→ TÂCHE COURTE 1: D'après l'extrait, quelle longueur chaque nouvelle de Régis Jauffret ne dépasse-t-elle jamais ?

Microfictions II, ou l’art du contrepied selon Régis Jauffret

Comment résumer le monde autrement que par la caricature afin de mieux cerner ce bât qui ne cesse de blesser – et pas seulement notre amour-propre, si je peux oser ce jeu de mots. Entre la médisance et le mépris de classe, l’impossible subordination de l’homme sur la femme, les désirs outranciers de la libido et le surréalisme que le quotidien s’ingénie à infiltrer dans notre vécu, combien de centaines d’exemples sont plus parlants que le discours endiablé d’un tribun en mal d’électeurs ?
Cinq cents, selon Régis Jauffret qui s’ingénie avec malice, verve et perspicacité à nous dresser les micro-portraits d’autant de personnages aliénés par l’emprise du monde dans son absurdité, au point que l’on sourit à chaque page, même lorsque les dérives sexuelles sont grotesques ; mais justement, c’est parce que c’est enlevé, improbable, que cela claque juste !
D'autant qu'aux jeux de rôles, Régis Jauffret ajoute une touche de piment, un style, une musique poétique, une rythmique endiablée qui surprend et donne, pour chaque nouvelle qui ne dépasse jamais trois pages, une force inouïe, décuplée par cette écriture décalée.

Nous avons pris de l'altitude. Un orage a éclaté, jetant sur nous une lumière blanche qui nous rendait visibles depuis l'espace. Nous nous sommes fracassés sur un sol dur comme un tarmac. On aurait dit qu'un millénaire s'était écoulé. On se perdait dans des labyrinthes de cavernes grevées de cratères arrachés à la lune. Nous avions eu tort de prendre nos distances avec la réalité. Furieuse elle avait fui comme une soucoupe volante. Nous abandonnant à l'imaginaire sans issue où vivent les fous.

→ ENTRÉES DE L'EXERCICE:
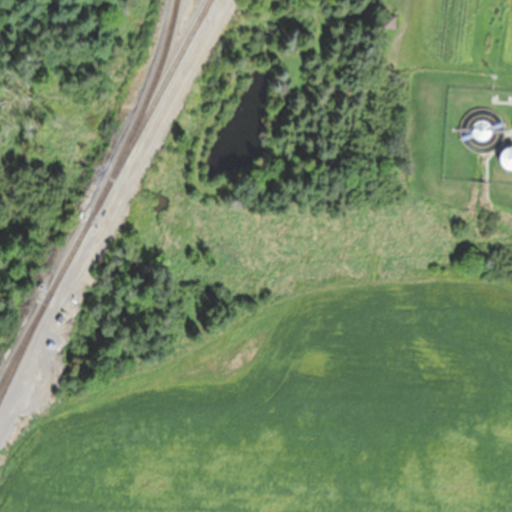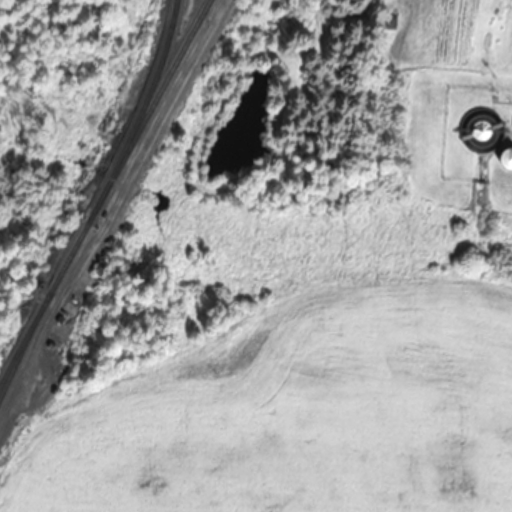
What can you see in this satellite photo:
building: (388, 23)
railway: (144, 103)
building: (506, 158)
railway: (105, 193)
railway: (24, 344)
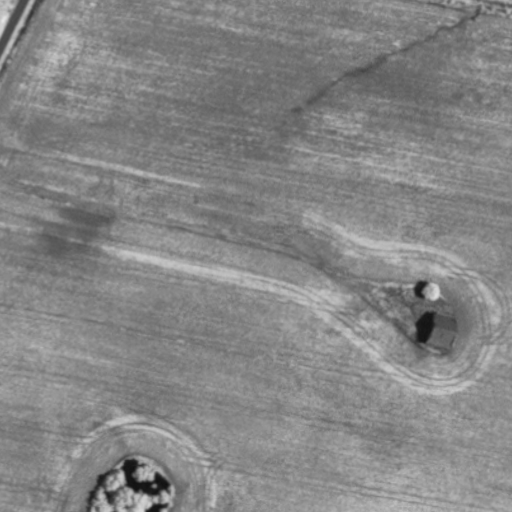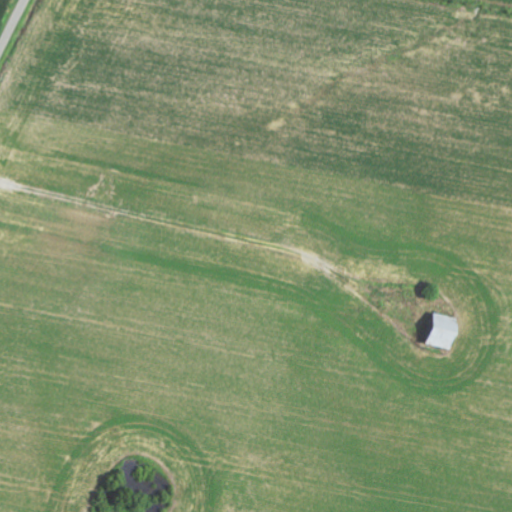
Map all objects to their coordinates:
road: (13, 26)
building: (445, 332)
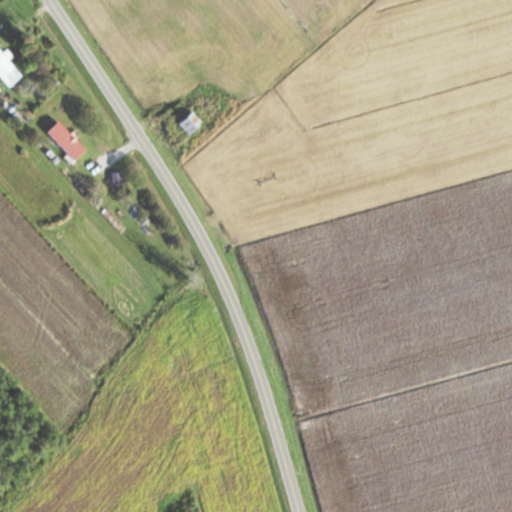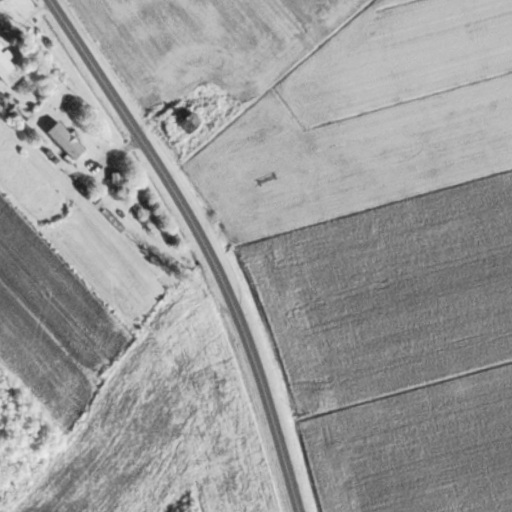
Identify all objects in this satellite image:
road: (27, 22)
building: (6, 68)
building: (188, 121)
building: (63, 139)
road: (204, 241)
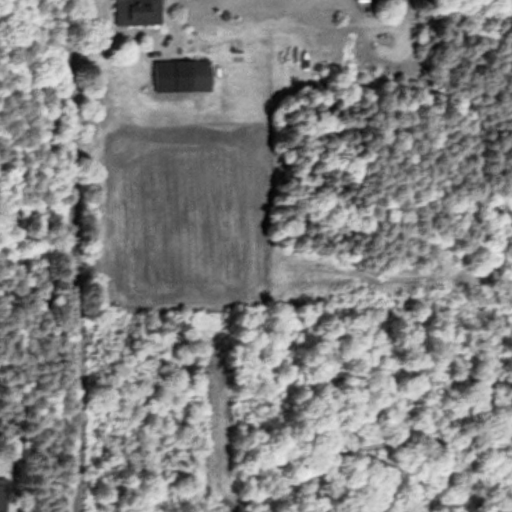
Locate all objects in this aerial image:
building: (146, 11)
road: (84, 52)
building: (183, 71)
road: (80, 320)
building: (3, 493)
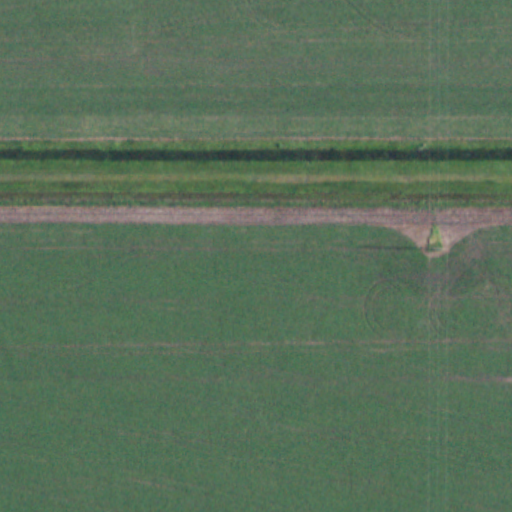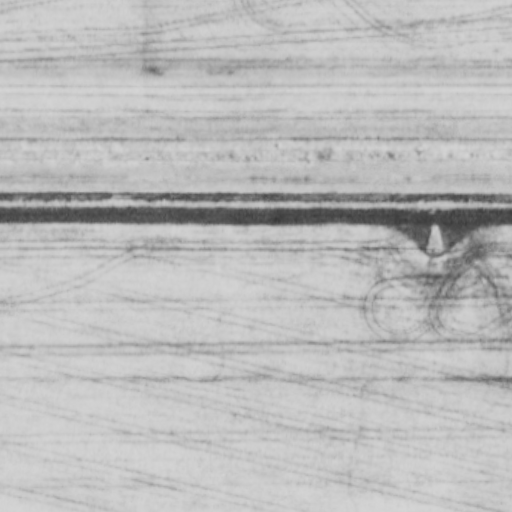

→ TÂCHE COURTE 2: Recopiez à l'identique les entrées, de la ligne contenant « Map all objects » jusqu'à la dernière entrée comprise. N'incluez pas les images.

→ CORRIGÉ DE L'EXERCICE 1: Trois pages.

→ CORRIGÉ DE L'EXERCICE 2:
Map all objects to their coordinates:
road: (13, 26)
building: (445, 332)
Identify all objects in this satellite image:
road: (27, 22)
building: (6, 68)
building: (188, 121)
building: (63, 139)
road: (204, 241)
Locate all objects in this aerial image:
building: (146, 11)
road: (84, 52)
building: (183, 71)
road: (80, 320)
building: (3, 493)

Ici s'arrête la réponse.